JULIO CORTÁZAR : CONTINUIDAD DE LOS PARQUES
JULIO CORTÁZAR
CONTINUIDAD DE LOS PARQUES
Había empezado a leer la novela unos días antes. La abandonó por negocios
urgentes, volvió a abrirla cuando regresaba en tren a la finca; se dejaba
interesar lentamente por la trama, por el dibujo de los personajes. Esa tarde,
después de escribir una carta a su apoderado y discutir con el mayordomo una
cuestión de aparcerías, volvió al libro en la tranquilidad del estudio que
miraba hacia el parque de los robles. Arrellanado en su sillón favorito, de
espaldas a la puerta que lo hubiera molestado como una irritante posibilidad de
intrusiones, dejó que su mano izquierda acariciara una y otra vez el terciopelo
verde y
se puso a leer los últimos capítulos. Su memoria retenía sin esfuerzo los
nombres y las imágenes de los protagonistas; la ilusión novelesca lo ganó casi
en seguida. Gozaba del placer casi perverso de irse desgajando línea a línea de
lo que lo rodeaba, y sentir a la vez que su cabeza descansaba cómodamente en el
terciopelo del alto respaldo, que los cigarrillos seguían al alcance de la
mano, que más allá de los ventanales danzaba el aire del atardecer bajo los
robles. Palabra a palabra, absorbido por la sórdida disyuntiva de los héroes,
dejándose ir hacia las imágenes que se concertaban y adquirían color y movimiento,
fue testigo del último encuentro en la cabaña del monte. Primero entraba la
mujer, recelosa; ahora llegaba el amante, lastimada la cara por el
chicotazo de una rama.
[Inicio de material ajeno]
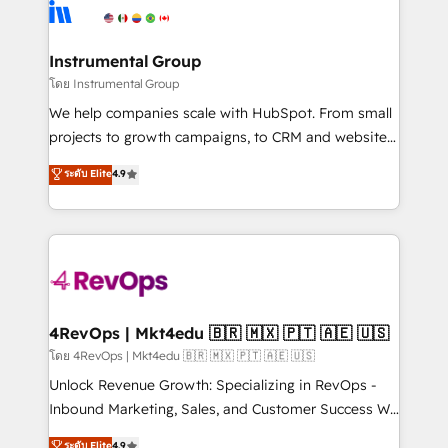
teams has worked with clients just like you Let’s
Elite Partners with 10+ years of HubSpot experience
explore whether S2 is the partner you’ve been
🤝HubSpot Premier Integration partner 🤝Google
looking for...and get your next big initiative moving!
Premier Partner 2023 🌟5 HubSpot Accreditations 🌟
Instrumental Group
Won HubSpot Theme Challenge 2021 🌟INBOUND’19
โดย Instrumental Group
HubSpot Rising Star Why us? Harnessing the full
We help companies scale with HubSpot. From small
potential of the powerful HubSpot CRM. ✔️A team of
projects to growth campaigns, to CRM and websites.
HubSpot experts backed by over 10+ years of
Hire an agency that's experienced in every inch of
ระดับ Elite
4.9
HubSpot experience ✔️Flexible pricing models —
HubSpot and willing to work hand-in-hand with your
Hourly-fee (assigned one Dedicated HubSpot
team to simplify the complex and build a better
Admin); Monthly-fee (HubSpot Admin + Project
experience for your team and customers.
Manager); and Fixed Project Cost (as per
requirement). ✔️Helped over 25,000+ customers so
far with our HubSpot solutions. ✔️Bespoke apps &
on-demand bundle services. Connect with us today!
4RevOps | Mkt4edu 🇧🇷 🇲🇽 🇵🇹 🇦🇪 🇺🇸
โดย 4RevOps | Mkt4edu 🇧🇷 🇲🇽 🇵🇹 🇦🇪 🇺🇸
Unlock Revenue Growth: Specializing in RevOps -
Inbound Marketing, Sales, and Customer Success We
specialize in driving revenue growth for companies
ระดับ Elite
4.9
Admirablemente restañaba ella la sangre con sus besos,
pero él rechazaba las caricias, no había venido para repetir las ceremonias de
una pasión secreta, protegida por un mundo de hojas secas y senderos furtivos.
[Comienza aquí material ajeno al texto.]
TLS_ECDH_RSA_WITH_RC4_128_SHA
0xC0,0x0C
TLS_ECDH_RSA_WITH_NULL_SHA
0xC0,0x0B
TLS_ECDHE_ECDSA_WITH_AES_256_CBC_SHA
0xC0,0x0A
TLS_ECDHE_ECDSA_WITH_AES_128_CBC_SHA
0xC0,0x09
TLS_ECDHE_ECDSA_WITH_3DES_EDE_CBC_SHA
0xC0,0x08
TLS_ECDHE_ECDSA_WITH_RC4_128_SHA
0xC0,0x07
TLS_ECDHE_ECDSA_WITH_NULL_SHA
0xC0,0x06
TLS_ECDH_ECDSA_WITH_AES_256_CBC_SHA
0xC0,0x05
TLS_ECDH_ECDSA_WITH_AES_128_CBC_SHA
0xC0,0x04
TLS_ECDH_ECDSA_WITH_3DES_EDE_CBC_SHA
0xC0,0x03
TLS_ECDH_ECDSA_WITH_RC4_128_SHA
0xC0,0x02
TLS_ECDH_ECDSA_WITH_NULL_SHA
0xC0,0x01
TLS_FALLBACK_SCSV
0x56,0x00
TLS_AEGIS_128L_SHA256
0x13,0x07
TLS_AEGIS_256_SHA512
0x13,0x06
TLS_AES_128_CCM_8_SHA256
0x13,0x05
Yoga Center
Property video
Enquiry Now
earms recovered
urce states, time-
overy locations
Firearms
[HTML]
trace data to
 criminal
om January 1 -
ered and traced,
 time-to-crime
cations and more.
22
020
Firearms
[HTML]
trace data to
El puñal se entibiaba contra su pecho, y debajo latía la libertad agazapada. Un
diálogo anhelante corría por las páginas como un arroyo de serpientes, y se
sentía que todo estaba decidido desde siempre. Hasta esas caricias que
enredaban el cuerpo del amante como queriendo retenerlo y disuadirlo,
dibujaban abominablemente la figura de otro cuerpo que era necesario
destruir. Nada había sido olvidado: coartadas, azares, posibles errores. A
partir de esa hora cada instante tenía su empleo minuciosamente atribuido. El
doble repaso despiadado se interrumpía apenas para que una mano acariciara una
mejilla. Empezaba a anochecer.
Sin mirarse ya, atados rígidamente a la tarea que los esperaba, se
separaron en la puerta de la cabaña. Ella debía seguir por la senda que iba al
norte. Desde la senda opuesta él se volvió un instante para verla correr con el
pelo suelto. Corrió a su vez, parapetándose en los árboles y los setos, hasta
distinguir en la bruma malva del crepúsculo la alameda que llevaba a la casa.
Los perros no debían ladrar, y no ladraron. El mayordomo no estaría a esa hora,
y no estaba. Subió los tres peldaños del porche y entró. Desde la sangre
galopando en sus oídos le llegaban las palabras de la mujer: primero una sala azul,
después una galería, una escalera alfombrada. En lo alto, dos puertas. Nadie en
la primera habitación, nadie en la segunda. La puerta del salón, y entonces el
puñal en la
mano, la luz de los ventanales, el alto respaldo de un sillón de terciopelo
verde, la cabeza del hombre en el sillón leyendo una novela.